ENTRIES PROVIDED
◇ ◇ ◇ ◇ ◇ ◇ ◇

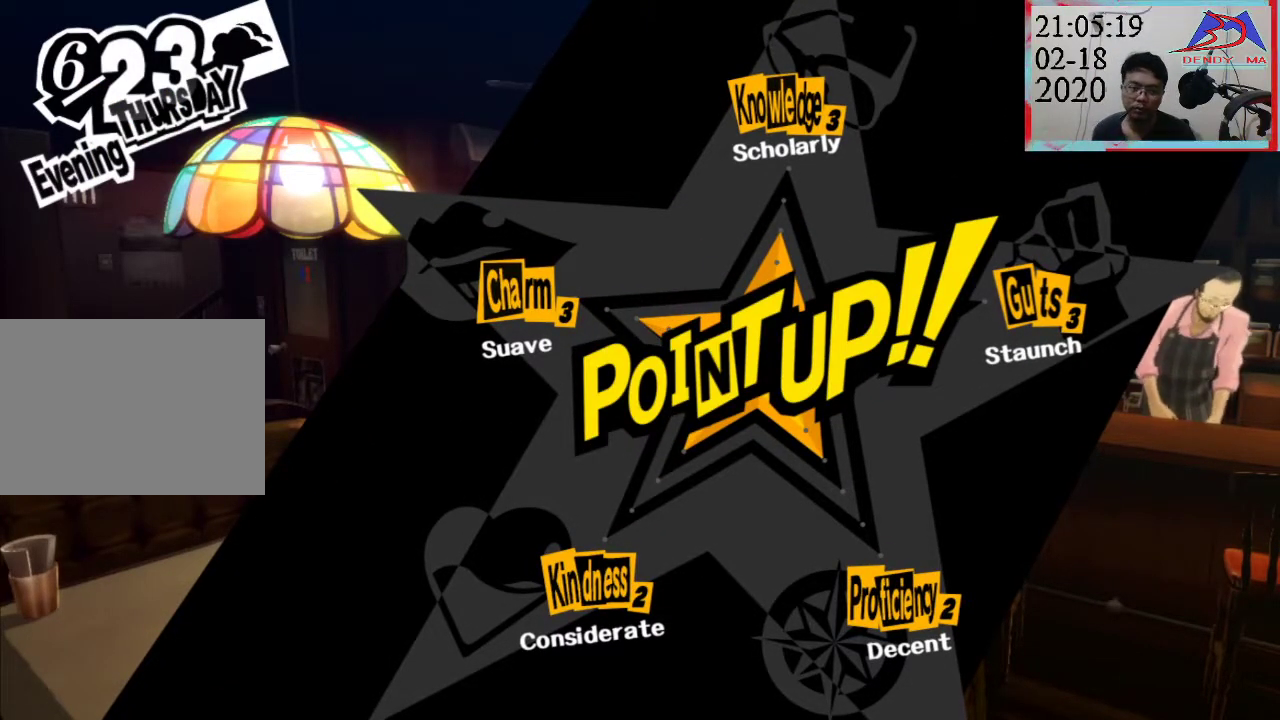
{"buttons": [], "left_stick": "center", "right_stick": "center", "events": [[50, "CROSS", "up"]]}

◇ ◇ ◇ ◇ ◇ ◇ ◇

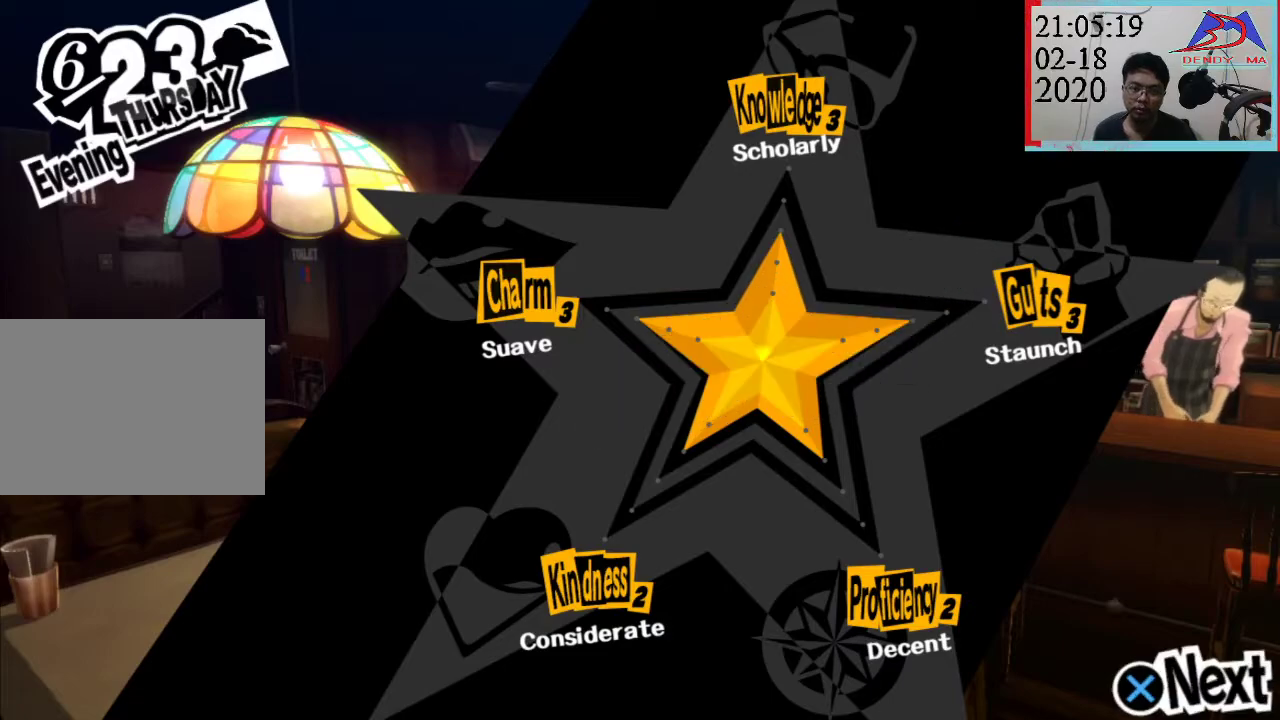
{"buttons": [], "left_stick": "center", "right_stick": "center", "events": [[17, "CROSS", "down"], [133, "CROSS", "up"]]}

◇ ◇ ◇ ◇ ◇ ◇ ◇

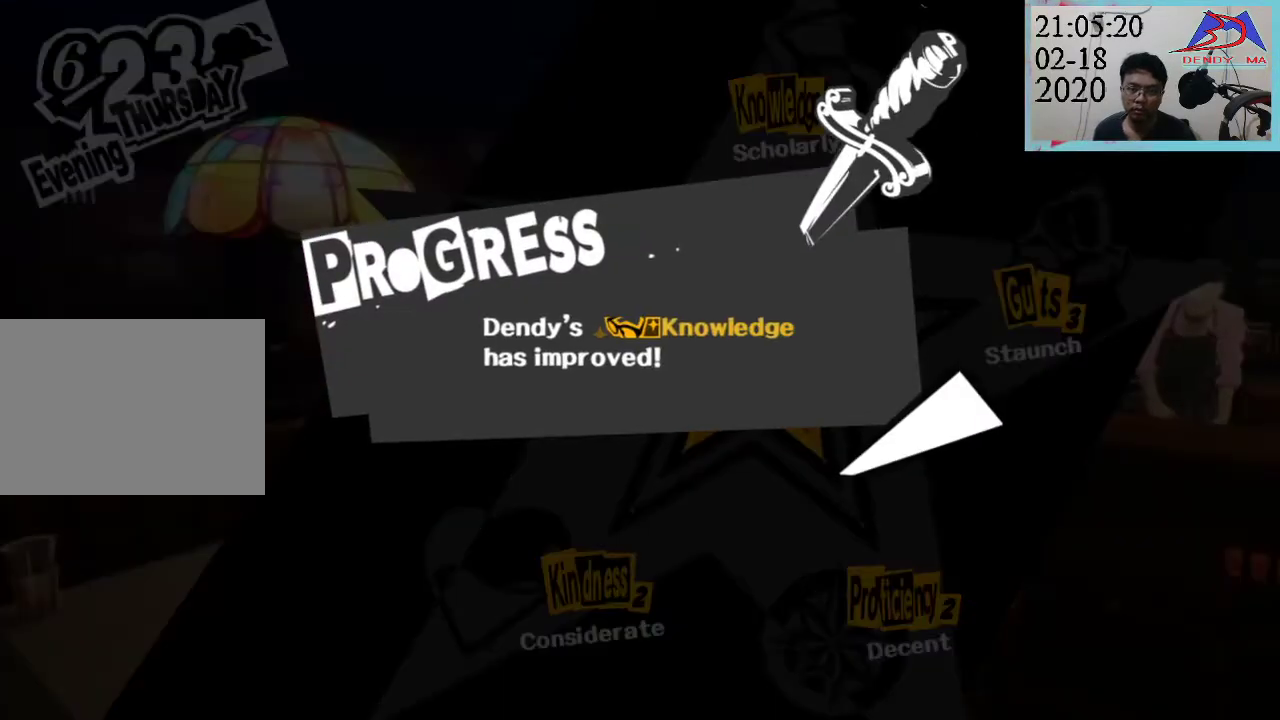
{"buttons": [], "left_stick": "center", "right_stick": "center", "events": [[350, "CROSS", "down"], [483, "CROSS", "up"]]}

◇ ◇ ◇ ◇ ◇ ◇ ◇

EXERCISE DETAILS
Extract each line holding the word "down" from the records.

RESPONSE TO THE TASK
{"buttons": [], "left_stick": "center", "right_stick": "center", "events": [[17, "CROSS", "down"], [133, "CROSS", "up"]]}
{"buttons": [], "left_stick": "center", "right_stick": "center", "events": [[350, "CROSS", "down"], [483, "CROSS", "up"]]}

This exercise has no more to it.